§ WHAT NEEDS TO BE DONE
Among the records below, find each line that includes the string "билеты" and copy it.

§ THE RECORDS

[Start of section]

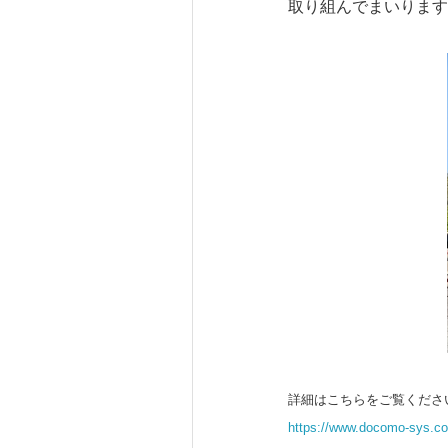
取り組んでまいります
詳細はこちらをご覧くださ
https://www.docomo-sys.co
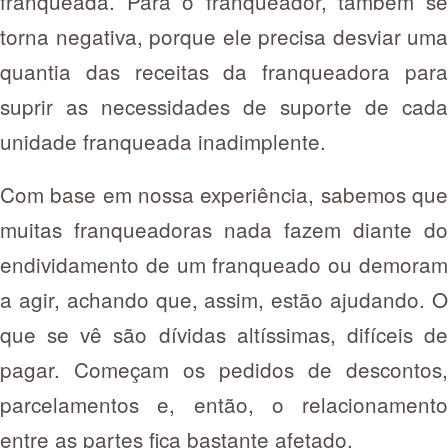
franqueada. Para o franqueador, também se
torna negativa, porque ele precisa desviar uma
quantia das receitas da franqueadora para
suprir as necessidades de suporte de cada
unidade franqueada inadimplente.
Com base em nossa experiência, sabemos que
muitas franqueadoras nada fazem diante do
endividamento de um franqueado ou demoram
a agir, achando que, assim, estão ajudando. O
que se vê são dívidas altíssimas, difíceis de
pagar. Começam os pedidos de descontos,
parcelamentos e, então, o relacionamento
entre as partes fica bastante afetado.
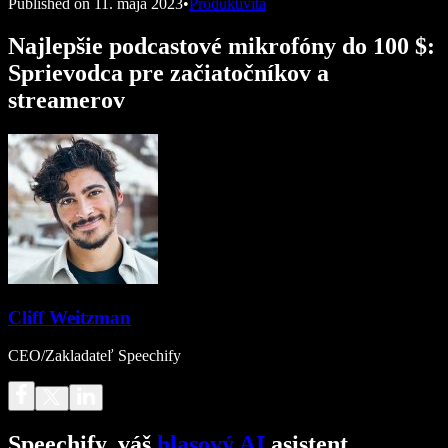
Published on
11. mája 2023
•
Produktivita
Najlepšie podcastové mikrofóny do 100 $:
Sprievodca pre začiatočníkov a
streamerov
Cliff Weitzman
CEO/Zakladateľ Speechify
Speechify, váš
hlasový AI
asistent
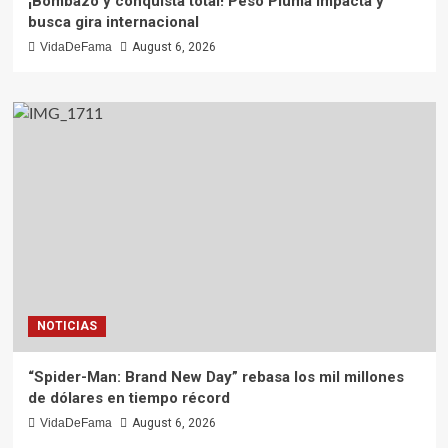
¡Bombazo y conquista total! Peso Pluma impacta y
busca gira internacional
VidaDeFama
August 6, 2026
NOTICIAS
“Spider-Man: Brand New Day” rebasa los mil millones
de dólares en tiempo récord
VidaDeFama
August 6, 2026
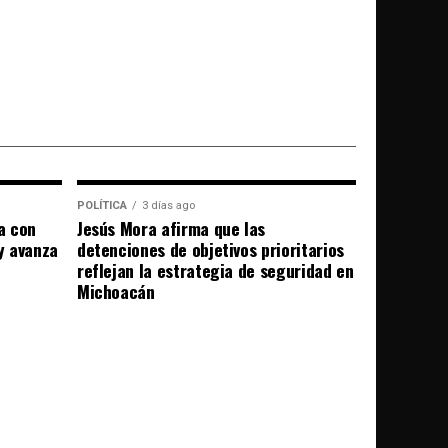
POLÍTICA
3 días ago
a con
Jesús Mora afirma que las
 y avanza
detenciones de objetivos prioritarios
reflejan la estrategia de seguridad en
Michoacán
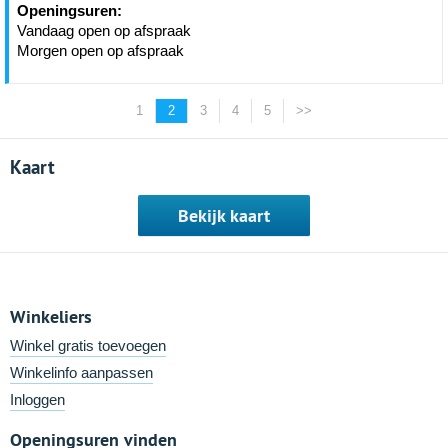
Openingsuren:
Vandaag open op afspraak
Morgen open op afspraak
1
2
3
4
5
>>
Kaart
Bekijk kaart
Winkeliers
Winkel gratis toevoegen
Winkelinfo aanpassen
Inloggen
Openingsuren vinden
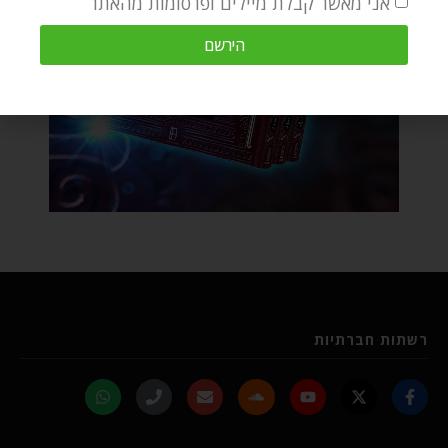
אני מאשר קבלת מיילים ופרסומות מהאתר
הירשם
רשתות חברתיות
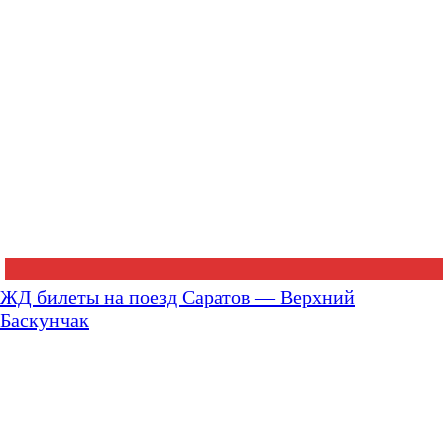
ЖД билеты на поезд Саратов — Верхний
Баскунчак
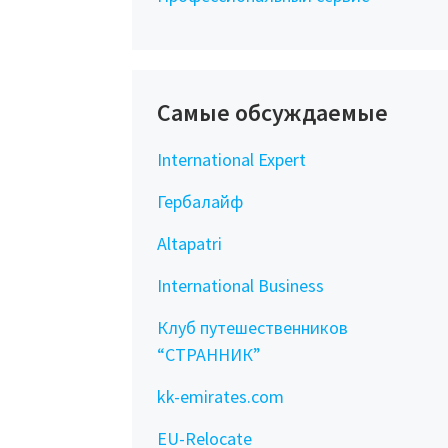
Самые обсуждаемые
International Expert
Гербалайф
Altapatri
International Business
Клуб путешественников
“СТРАННИК”
kk-emirates.com
EU-Relocate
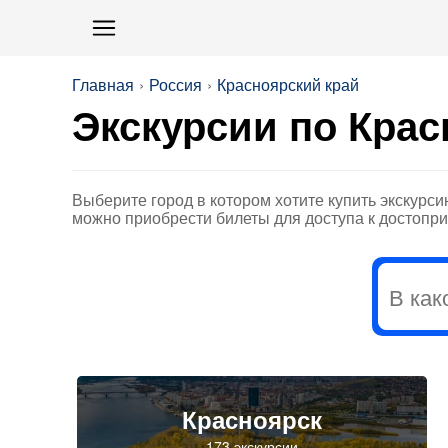
Главная
Россия
Красноярский край
Экскурсии по Крас
Выберите город в котором хотите купить экскурси
можно приобрести билеты для доступа к достопр
Красноярск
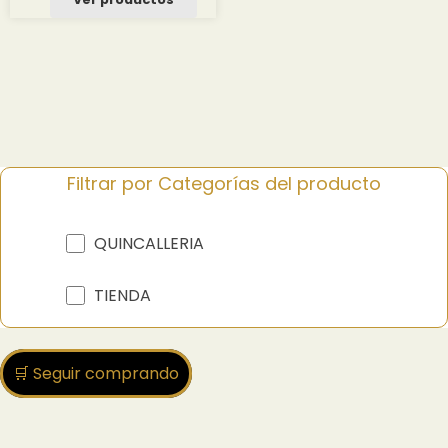
Filtrar por Categorías del producto
QUINCALLERIA
TIENDA
🛒 Seguir comprando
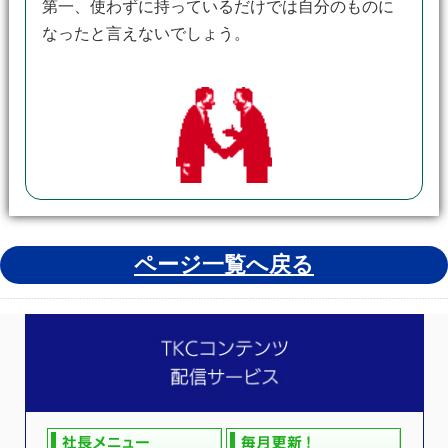
第一、使わずに持っているだけでは自分のものに
なったと言えないでしょう。
ページ一覧へ戻る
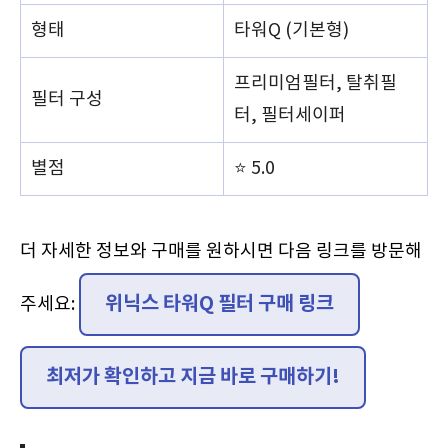
형태
타워Q (기본형)
프리미엄필터, 탈취필
필터 구성
터, 필터세이퍼
별점
⭐ 5.0
더 자세한 정보와 구매를 원하시면 다음 링크를 방문해
위닉스 타워Q 필터 구매 링크
주세요:
최저가 확인하고 지금 바로 구매하기!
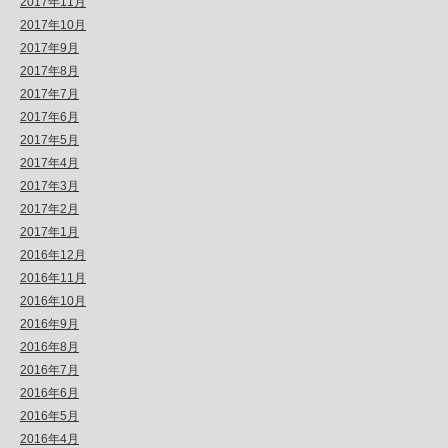
2017年11月
2017年10月
2017年9月
2017年8月
2017年7月
2017年6月
2017年5月
2017年4月
2017年3月
2017年2月
2017年1月
2016年12月
2016年11月
2016年10月
2016年9月
2016年8月
2016年7月
2016年6月
2016年5月
2016年4月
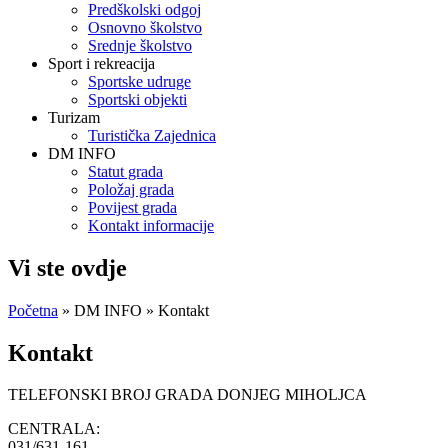
Predškolski odgoj
Osnovno školstvo
Srednje školstvo
Sport i rekreacija
Sportske udruge
Sportski objekti
Turizam
Turistička Zajednica
DM INFO
Statut grada
Položaj grada
Povijest grada
Kontakt informacije
Vi ste ovdje
Početna
»
DM INFO
» Kontakt
Kontakt
TELEFONSKI BROJ GRADA DONJEG MIHOLJCA
CENTRALA:
031/631-161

[End of section]

§ COMPLETED TASK
ЖД билеты на поезд Саратов — Верхний
можно приобрести билеты для доступа к достопр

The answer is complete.